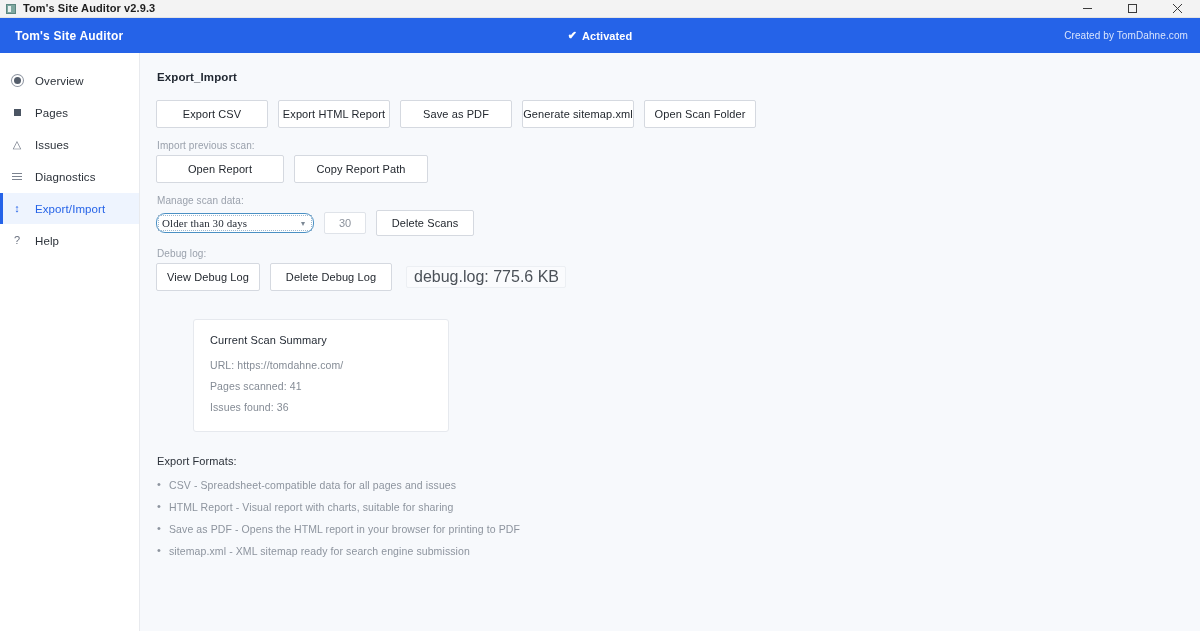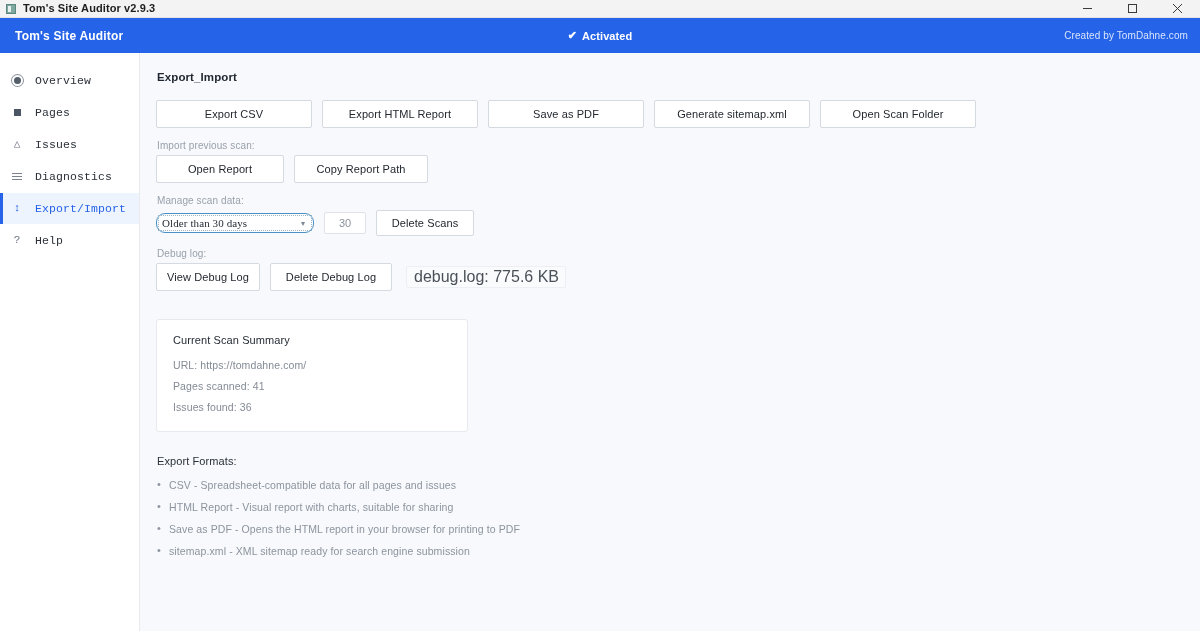--- a/index.html
+++ b/index.html
@@ -138,7 +138,6 @@
     border-right: 1px solid #e8eaee;
     padding-top: 12px;
     box-sizing: border-box;
-    font-family: Liberation Mono, monospace;
   }
   .nav-item {
     height: 31px;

────────────────────

| Exercise |
Reproduce the entire listing above precisely, but keep the images out.

| Your solution |
--- a/index.html
+++ b/index.html
@@ -138,7 +138,6 @@
     border-right: 1px solid #e8eaee;
     padding-top: 12px;
     box-sizing: border-box;
-    font-family: Liberation Mono, monospace;
   }
   .nav-item {
     height: 31px;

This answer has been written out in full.